- Exercise brief -
Which lines in the data contain the string "дизайна"? List each one, treating uppercase and lowercase as different.

- Information supplied -

^^^^^^^^

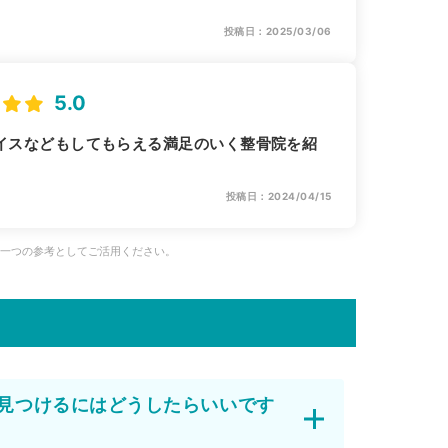
投稿日：2025/03/06
5.0
イスなどもしてもらえる満足のいく整骨院を紹
投稿日：2024/04/15
、一つの参考としてご活用ください。
見つけるにはどうしたらいいです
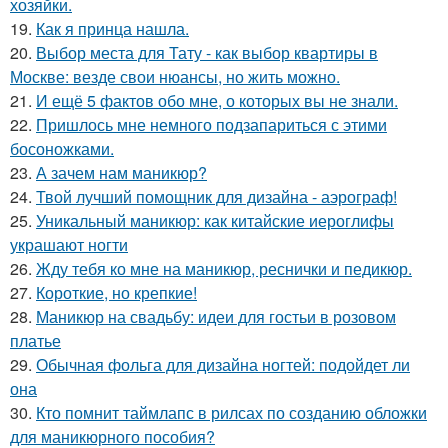
хозяйки.
19.
Как я принца нашла.
20.
Выбор места для Тату - как выбор квартиры в
Москве: везде свои нюансы, но жить можно.
21.
И ещё 5 фактов обо мне, о которых вы не знали.
22.
Пришлось мне немного подзапариться с этими
босоножками.
23.
А зачем нам маникюр?
24.
Твой лучший помощник для дизайна - аэрограф!
25.
Уникальный маникюр: как китайские иероглифы
украшают ногти
26.
Жду тебя ко мне на маникюр, реснички и педикюр.
27.
Короткие, но крепкие!
28.
Маникюр на свадьбу: идеи для гостьи в розовом
платье
29.
Обычная фольга для дизайна ногтей: подойдет ли
она
30.
Кто помнит таймлапс в рилсах по созданию обложки
для маникюрного пособия?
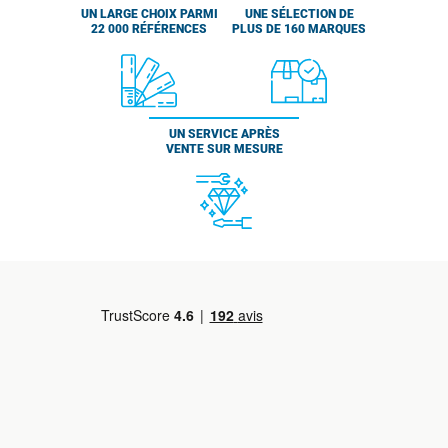
UN LARGE CHOIX PARMI
UNE SÉLECTION DE
22 000 RÉFÉRENCES
PLUS DE 160 MARQUES
UN SERVICE APRÈS
VENTE SUR MESURE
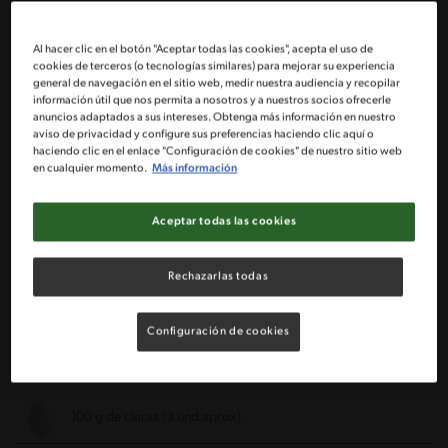
2 1/2 Tazas de harina (300 g)
Al hacer clic en el botón "Aceptar todas las cookies", acepta el uso de
cookies de terceros (o tecnologías similares) para mejorar su experiencia
general de navegación en el sitio web, medir nuestra audiencia y recopilar
1 Taza de azúcar flor (200 g)
información útil que nos permita a nosotros y a nuestros socios ofrecerle
anuncios adaptados a sus intereses. Obtenga más información en nuestro
aviso de privacidad y configure sus preferencias haciendo clic aquí o
3/4 Taza de mantequilla sin sal(100 g)
haciendo clic en el enlace "Configuración de cookies" de nuestro sitio web
en cualquier momento.
Más información
1 Huevo
Aceptar todas las cookies
Para el relleno:
Rechazarlas todas
2 Tarros de leche condensada NESTLÉ ® ¡La de siempre!
1 Taza de jugo de limón recién exprimido (200 ml)
Configuración de cookies
Para el merengue:
100 g de claras (3 und aprox)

^^^^^^^^

- Written reply -
Твой лучший помощник для дизайна - аэрограф!
Обычная фольга для дизайна ногтей: подойдет ли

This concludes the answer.